I noticed a shift in Microsoft behaviour with Patch releases last year, a few clangers to say the least and the first MS Bulletin that didnt contain any security release and customers asking how they can deploy it!

Heads up though, first patch Tuesday down and we are only providing 6 out of 7 critical patches because MS13-003  refers to SQL queries being required. http://www.symantec.com/business/support/index?page=content&id=TECH201498

2013 will be interesting. Remember to keep those PMimports fresh and full ;)

Michael Cole

Principal Business Critical Engineer

Business Critical Services

Roman Vassiljev's picture

Hi Sally5432,

Do you use different roles for working with NS Console (especially with target that disappears sometimes)? As idea,  this issue may be related to different permissions for different roles, for example when one role modifies target and then modified target becomes hidden for another role due to specific settings of  permissions.

Thanks,

Roman

Sally5432's picture

I only use the symantec admin role, Roman.

---
Don't forget to mark posts as helpful if they are, and mark answers as solutions.

Joshua Rasmussen's picture

View KM: HOWTO79488, for it details the owner of the targeted filter must be the Application Identity. You may create an empty filter with those user credentials logged in and apply it to the Windows Patch Remediation Settings.

I have found that implementing under Apply to > 'Quick apply' and type in the name of the custom filter; select the dropdown arrow and it should be listed, and select 'Apply,' and Save Changes.

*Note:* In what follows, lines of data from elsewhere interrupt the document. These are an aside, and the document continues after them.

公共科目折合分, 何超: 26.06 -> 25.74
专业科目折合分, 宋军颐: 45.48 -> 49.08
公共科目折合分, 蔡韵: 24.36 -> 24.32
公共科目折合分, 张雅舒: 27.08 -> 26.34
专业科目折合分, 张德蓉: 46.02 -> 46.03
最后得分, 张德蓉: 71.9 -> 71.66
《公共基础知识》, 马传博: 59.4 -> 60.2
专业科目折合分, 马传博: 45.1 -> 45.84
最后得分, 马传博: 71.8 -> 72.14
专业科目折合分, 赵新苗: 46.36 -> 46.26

This will apply to that 'Target' as apposed to a single computer filter.

Next, run the 'NS.Complete Resource Membership Update' SMP scheduled task and see if the filter is still present on the policy when this process is complete.

Additionally, as an added precaution; ensure that filter is no updated via ADImport or other automated filter update processes outside Altiris.

Sally5432's picture

@Joshua - thanks for this.  I updated the policy while logged in as CMS notif user on the server last week and so far it has stuck.  I'll report back in a few weeks if it stays.

---
Don't forget to mark posts as helpful if they are, and mark answers as solutions.

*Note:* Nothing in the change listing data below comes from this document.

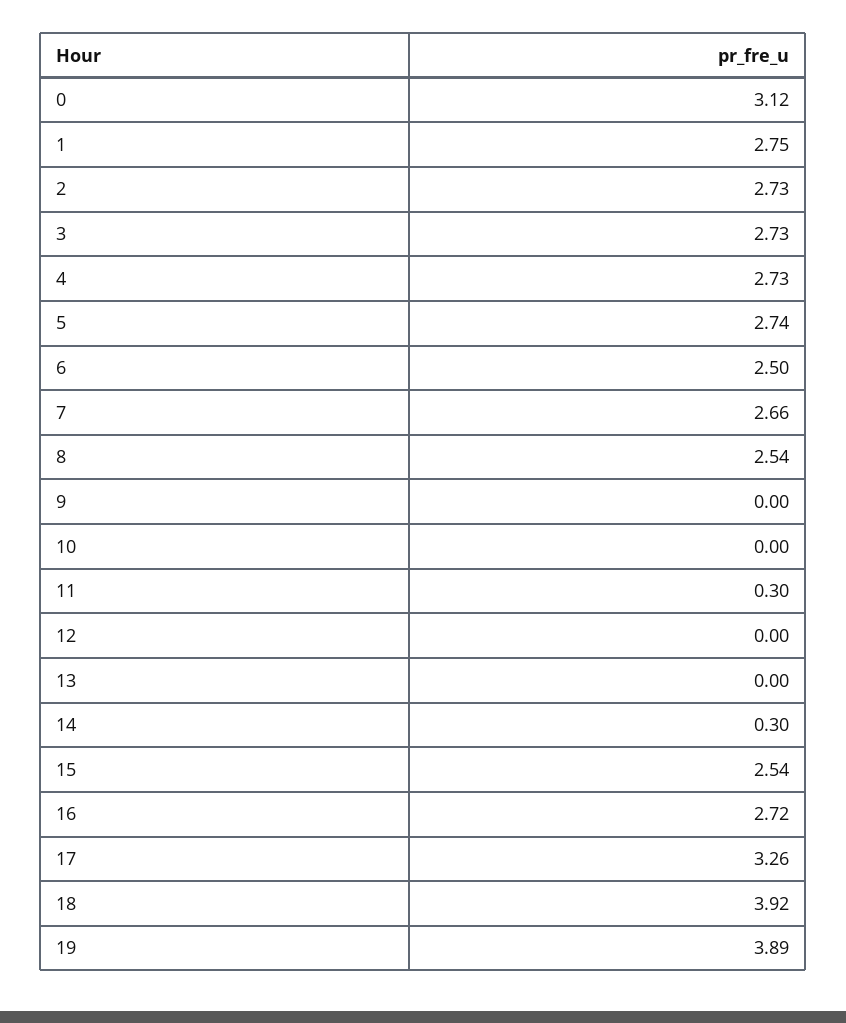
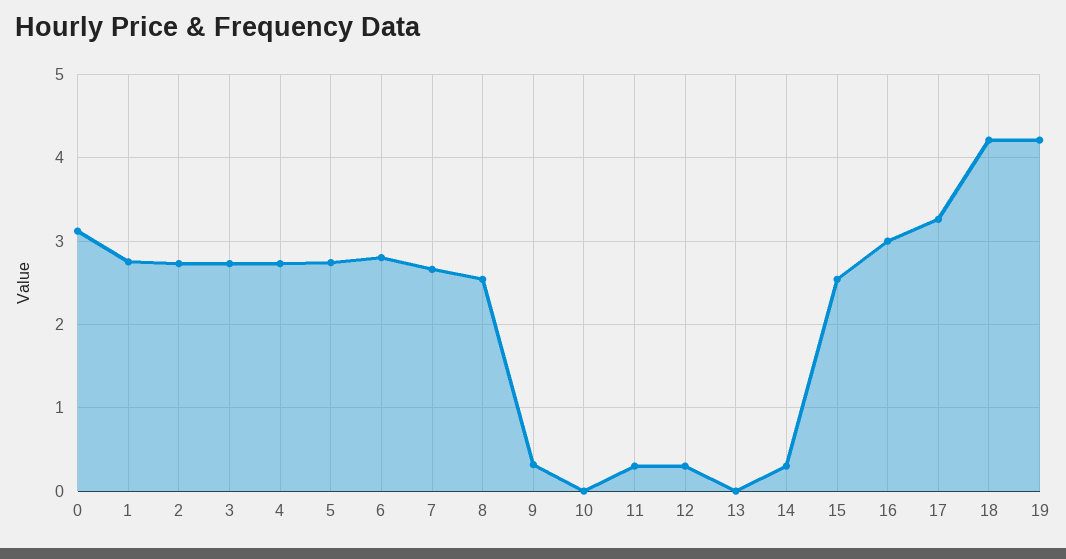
6: 2.5 -> 2.8
9: 0 -> 0.3
12: 0 -> 0.3
16: 2.72 -> 3
18: 3.92 -> 4.2
19: 3.89 -> 4.2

Joshua Rasmussen's picture

Sally5432,

If you find the filter for the Patch Remediation Settings policy is still getting cleared; review
KM: TECH204204, for it details a Known Issue with this process.

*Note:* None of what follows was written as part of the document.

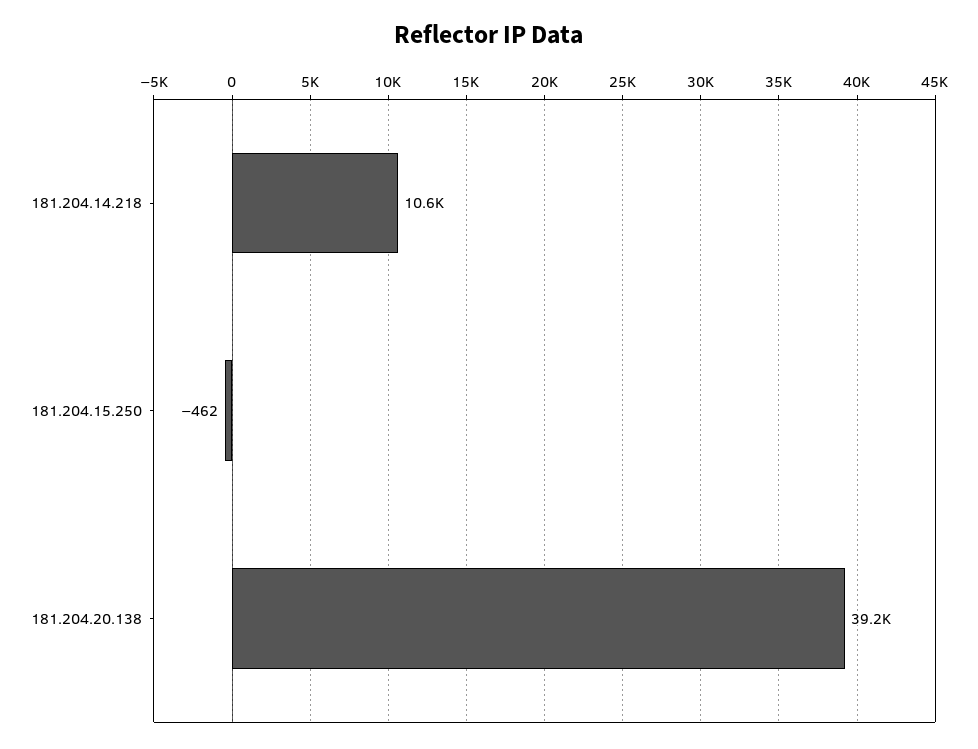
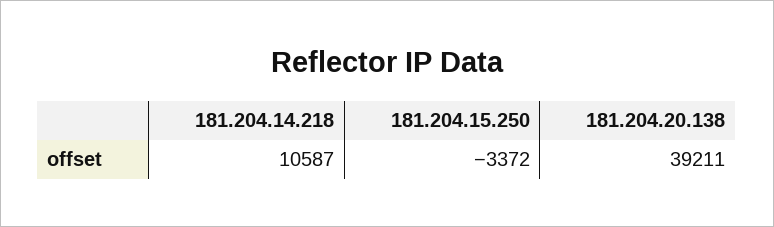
181.204.15.250: -462 -> -3372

Note: this is not necessary if the App ID ownership resolved the issue, but I wanted to provide all data to assist with this problem.

Sally5432's picture

@Joshua - it did clear itself again.  Checking out the other TECH article now

---
Don't forget to mark posts as helpful if they are, and mark answers as solutions.

Sally5432's picture

@Joshua, I followed the other tech article and it's blank again today.  I give up :(

---
Don't forget to mark posts as helpful if they are, and mark answers as solutions.

atif.shafique's picture

Hello Sally/Joshua, does this stored procedure work correctly?

I am also planning to implement a custom filter in my environment for patches, please respond if there is any issue.

Regards,

Atif Shafique

Sally5432's picture

@atif - see my last post in July.  No, it didn't work.  I wonder if this is fixed in 7.5

---
Don't forget to mark posts as helpful if they are, and mark answers as solutions.

Joshua Rasmussen's picture

Reviewed the SQL script; found it is in order. That script stops the deletion of any Patch Management (PM) related Targets.

To clarify, when a Filter is targeted by a PM Policy; that filter becomes associated with Patch Management, and in conjunction with the creating user's permissions; becomes a Target.

The process that is performed by the default Stored Procedure (SP) is to clean up unused Targets. The updated SQL script from TECH204204 allows for the process to clear unused Targets to complete, but excludes any related to PM. Note: the Filter is not deleted; merely the unused Target(s).

Keep in mind that a Database rollback, repair of the product, or any other restore process which would affect this SP will put the default SP back in place, and the updated SP will need to be reimplemented.